我已经阅读了 base64 python 文档并在 SO 和其他地方看到了示例,但我仍然在将 base64 解码回原始二进制表示时遇到问题.

I've read the base64 python docs and seen examples here on SO and elsewhere, but I'm still having a problem decoding base64 back to the original binary representation.

我没有遇到任何异常,所以我认为不存在填充或字符集问题.我只是得到一个比原始二进制文件小的二进制文件.

I'm not getting any exceptions, so I don't think there's a padding or character set issue. I just get a resulting binary file that's smaller than the original binary.

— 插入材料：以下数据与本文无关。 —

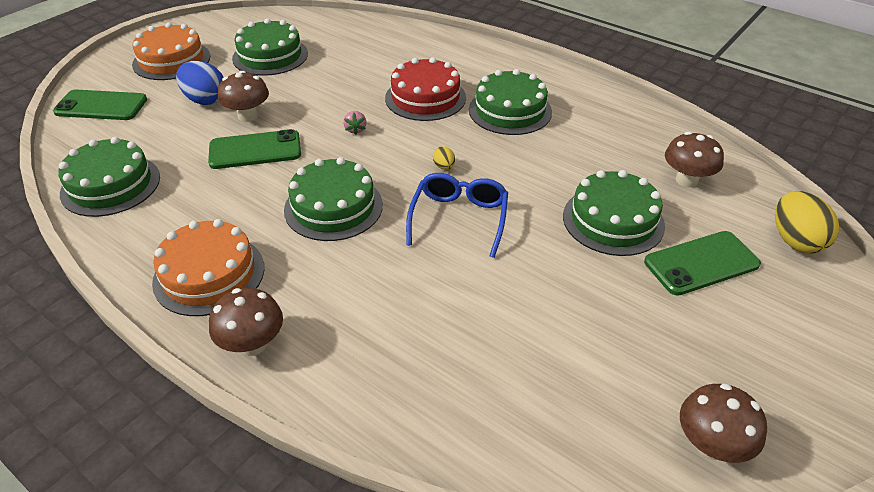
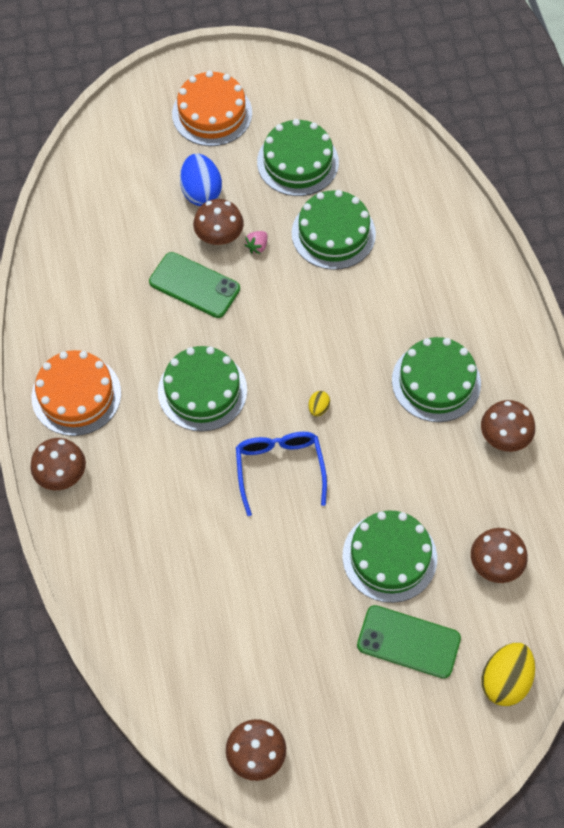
camera: 40 degrees right, 20 degrees up
(101, 106) = (119, 145): green phone -> none
(110, 185) = (70, 254): green cake -> green cake (333, 233)
(355, 130) = (288, 314): pink strawberry -> pink strawberry (257, 246)
(425, 98) = (380, 314): red cake -> none
(459, 218) = (279, 469): blue glasses -> blue glasses turned 60 degrees counterclockwise
(593, 114) = (504, 437): none -> brown mushroom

我同时包含 base64 编码和解码步骤,以防其中一个或两个步骤出现问题.

I'm including both the base64 encoding and decoding steps in case there's an issue with either or both steps.

代码必须使用 python 2.7 运行.

The code must run with python 2.7.

以下是重现问题的脚本.

Below are the scripts that reproduce the problem.


b64_encode.py

#!/usr/bin/env python2.7

#
# b64_encode.py - must run with python 2.7
#               - must process data in chunks to limit memory consumption
#               - base64 data must be JSON compatible, i.e.
#                 use base64 "modern" interface,
#                 not base64.encodestring() which contains linefeeds
#

import sys, base64

def write_base64_file_from_file(src_fname, b64_fname, chunk_size=8192):
    with open(src_fname, 'rb') as fin, open(b64_fname, 'w') as fout:
        while True:
            bin_data = fin.read(chunk_size)
            if not bin_data:
                break
            print 'bin %s data len: %d' % (type(bin_data), len(bin_data))
            b64_data = base64.b64encode(bin_data)
            print 'b64 %s data len: %d' % (type(b64_data), len(b64_data))
            fout.write(b64_data)

if len(sys.argv) != 2:
    print 'usage: %s <bin_fname>' % sys.argv[0]
    sys.exit()

bin_fname = sys.argv[1]
b64_fname = bin_fname + '.b64'

write_base64_file_from_file(bin_fname, b64_fname)


b64_decode.py

#!/usr/bin/env python2.7

#
# b64_decode.py - must run with python 2.7
#               - must process data in chunks to limit memory consumption
#

import os, sys, base64

def write_file_from_base64_file(b64_fname, dst_fname, chunk_size=8192):
    with open(b64_fname, 'r') as fin, open(dst_fname, 'wb') as fout:
        while True:
            b64_data = fin.read(chunk_size)
            if not b64_data:
                break
            print 'b64 %s data len: %d' % (type(b64_data), len(b64_data))
            bin_data = base64.b64decode(b64_data)
            print 'bin %s data len: %d' % (type(bin_data), len(bin_data))
            fout.write(bin_data)

if len(sys.argv) != 2:
    print 'usage: %s <b64_fname>' % sys.argv[0]
    sys.exit()

b64_fname = sys.argv[1]
bin_ext = os.path.splitext(os.path.splitext(b64_fname)[0])[1]
bin_fname = os.path.splitext(b64_fname)[0] + bin_ext

write_file_from_base64_file(b64_fname, bin_fname)


例如,我对 19k 图像文件的输出是:


For example, my output for a 19k image file is:

$ ./b64_encode.py img.jpg
bin <type 'str'> data len: 8192
b64 <type 'str'> data len: 10924
bin <type 'str'> data len: 8192
b64 <type 'str'> data len: 10924
bin <type 'str'> data len: 2842
b64 <type 'str'> data len: 3792

$ ./b64_decode.py img.jpg.b64 
b64 <type 'str'> data len: 8192
bin <type 'str'> data len: 6144
b64 <type 'str'> data len: 8192
bin <type 'str'> data len: 2048
b64 <type 'str'> data len: 8192
bin <type 'str'> data len: 4097
b64 <type 'str'> data len: 1064
bin <type 'str'> data len: 796

$ ll
19226 Feb  5 14:24 img.jpg
25640 Mar 29 12:12 img.jpg.b64
13085 Mar 29 12:14 img.jpg.jpg


解决方案

你确实遇到了填充问题:

>>> open('pianoavatar.jpg').read(8192).encode('base64')[-5:]
'IIE=
'

Base64 解码在遇到 = 填充标记时停止.您的第二次阅读在第 10924 个字符处发现了这样一个标记.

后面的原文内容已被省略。